**Exercise goal**:
Write out the stretch of lines below that begins at the line with "EXECUTIVE DIRECTOR" and ends at the line with "PURSUANT TO 807 KAR 5:011 SECTION 9 (1)", including both, exactly as given and nothing more.

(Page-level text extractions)
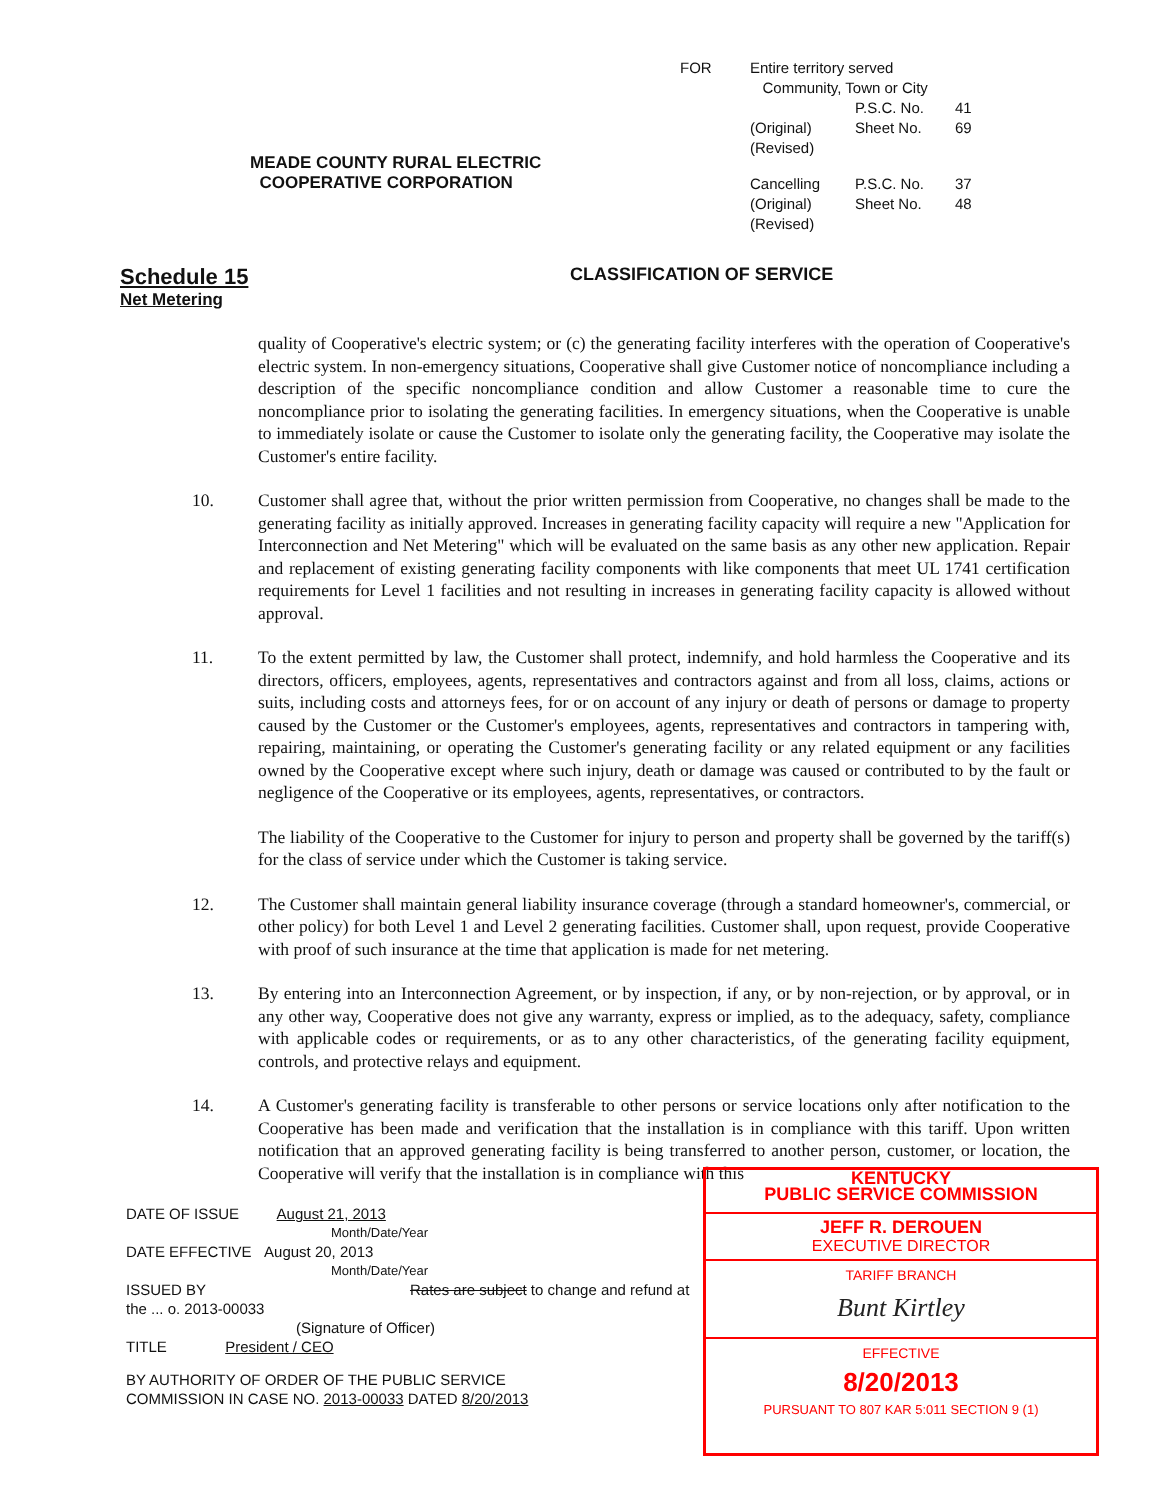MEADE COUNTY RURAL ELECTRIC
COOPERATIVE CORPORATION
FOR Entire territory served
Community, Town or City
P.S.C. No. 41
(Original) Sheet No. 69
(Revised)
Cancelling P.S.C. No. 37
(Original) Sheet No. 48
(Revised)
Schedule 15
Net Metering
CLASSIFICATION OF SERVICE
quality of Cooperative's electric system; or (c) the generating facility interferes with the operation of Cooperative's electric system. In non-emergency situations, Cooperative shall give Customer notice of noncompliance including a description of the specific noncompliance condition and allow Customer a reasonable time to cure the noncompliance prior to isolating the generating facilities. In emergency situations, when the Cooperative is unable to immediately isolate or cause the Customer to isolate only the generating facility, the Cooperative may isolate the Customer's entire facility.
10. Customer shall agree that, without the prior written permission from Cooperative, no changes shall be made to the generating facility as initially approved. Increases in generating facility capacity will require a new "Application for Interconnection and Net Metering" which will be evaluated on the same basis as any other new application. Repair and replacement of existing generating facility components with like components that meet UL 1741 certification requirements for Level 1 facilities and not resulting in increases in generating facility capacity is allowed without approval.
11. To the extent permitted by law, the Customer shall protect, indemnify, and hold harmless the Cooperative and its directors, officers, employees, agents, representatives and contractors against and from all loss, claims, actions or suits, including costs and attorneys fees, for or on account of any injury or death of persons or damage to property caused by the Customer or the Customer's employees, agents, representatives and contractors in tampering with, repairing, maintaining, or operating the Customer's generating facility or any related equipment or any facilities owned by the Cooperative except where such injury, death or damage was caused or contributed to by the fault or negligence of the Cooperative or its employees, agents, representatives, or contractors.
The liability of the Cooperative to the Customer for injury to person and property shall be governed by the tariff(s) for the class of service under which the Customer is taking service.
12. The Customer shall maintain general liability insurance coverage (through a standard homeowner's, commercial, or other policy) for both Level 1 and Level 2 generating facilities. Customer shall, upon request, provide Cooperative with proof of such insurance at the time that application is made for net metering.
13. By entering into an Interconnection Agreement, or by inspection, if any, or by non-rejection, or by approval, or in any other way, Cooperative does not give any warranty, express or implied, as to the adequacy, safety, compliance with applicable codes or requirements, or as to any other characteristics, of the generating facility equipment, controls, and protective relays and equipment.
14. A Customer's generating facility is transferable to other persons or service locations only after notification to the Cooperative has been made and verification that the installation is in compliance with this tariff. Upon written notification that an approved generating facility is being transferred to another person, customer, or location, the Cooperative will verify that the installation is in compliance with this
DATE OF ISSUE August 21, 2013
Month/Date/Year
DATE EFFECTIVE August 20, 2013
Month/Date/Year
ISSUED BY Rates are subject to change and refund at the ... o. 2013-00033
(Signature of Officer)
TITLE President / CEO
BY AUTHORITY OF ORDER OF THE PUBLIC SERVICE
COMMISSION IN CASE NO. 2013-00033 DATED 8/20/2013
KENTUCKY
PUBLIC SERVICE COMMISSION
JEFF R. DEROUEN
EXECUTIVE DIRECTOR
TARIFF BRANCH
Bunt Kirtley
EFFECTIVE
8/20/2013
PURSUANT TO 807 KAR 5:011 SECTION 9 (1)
---
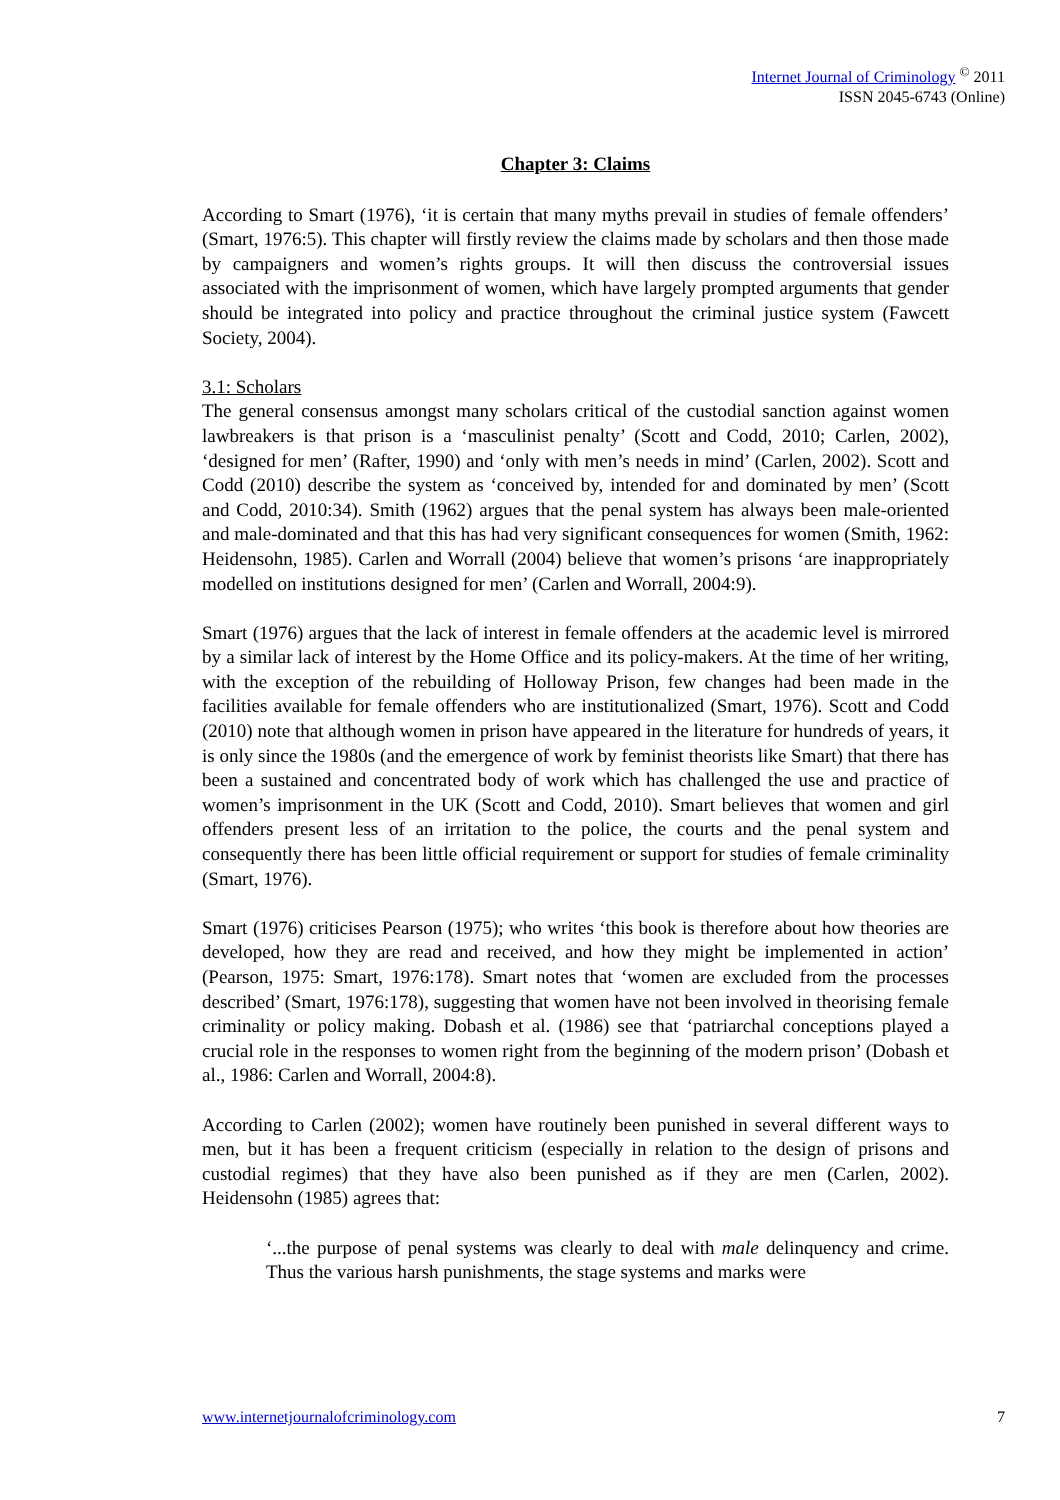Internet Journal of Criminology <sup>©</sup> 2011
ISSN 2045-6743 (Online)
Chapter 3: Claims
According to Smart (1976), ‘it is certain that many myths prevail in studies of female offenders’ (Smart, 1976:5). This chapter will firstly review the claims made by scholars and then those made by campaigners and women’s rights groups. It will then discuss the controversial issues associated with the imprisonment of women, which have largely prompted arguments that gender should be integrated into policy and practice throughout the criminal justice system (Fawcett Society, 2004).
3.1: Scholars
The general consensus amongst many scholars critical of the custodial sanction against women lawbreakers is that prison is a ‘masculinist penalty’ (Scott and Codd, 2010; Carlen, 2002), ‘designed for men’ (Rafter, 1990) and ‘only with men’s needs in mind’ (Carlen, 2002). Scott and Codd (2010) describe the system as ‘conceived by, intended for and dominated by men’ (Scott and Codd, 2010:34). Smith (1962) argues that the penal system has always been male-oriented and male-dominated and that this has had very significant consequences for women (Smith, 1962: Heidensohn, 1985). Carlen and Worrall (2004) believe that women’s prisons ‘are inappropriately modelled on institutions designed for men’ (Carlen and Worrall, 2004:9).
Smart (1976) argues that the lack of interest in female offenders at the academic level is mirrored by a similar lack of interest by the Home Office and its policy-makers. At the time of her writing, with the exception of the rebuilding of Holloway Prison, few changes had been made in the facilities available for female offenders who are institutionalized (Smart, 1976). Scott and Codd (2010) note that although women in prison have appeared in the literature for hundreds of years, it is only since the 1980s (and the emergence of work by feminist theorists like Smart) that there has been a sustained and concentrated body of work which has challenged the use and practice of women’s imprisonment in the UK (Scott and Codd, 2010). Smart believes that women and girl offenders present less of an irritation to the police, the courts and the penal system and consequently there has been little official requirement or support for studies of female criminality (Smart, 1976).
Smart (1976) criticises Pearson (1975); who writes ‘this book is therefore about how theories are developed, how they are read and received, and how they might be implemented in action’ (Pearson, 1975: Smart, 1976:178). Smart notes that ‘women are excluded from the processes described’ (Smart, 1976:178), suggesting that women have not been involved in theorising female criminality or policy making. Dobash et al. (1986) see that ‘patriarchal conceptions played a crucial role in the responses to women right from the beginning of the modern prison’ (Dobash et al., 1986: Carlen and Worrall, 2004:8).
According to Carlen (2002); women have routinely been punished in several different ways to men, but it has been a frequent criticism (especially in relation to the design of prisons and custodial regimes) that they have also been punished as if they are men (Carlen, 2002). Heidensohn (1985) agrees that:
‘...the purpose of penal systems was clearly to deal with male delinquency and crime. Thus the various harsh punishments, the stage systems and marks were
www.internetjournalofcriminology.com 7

**Solution to this task**:
EXECUTIVE DIRECTOR
TARIFF BRANCH
Bunt Kirtley
EFFECTIVE
8/20/2013
PURSUANT TO 807 KAR 5:011 SECTION 9 (1)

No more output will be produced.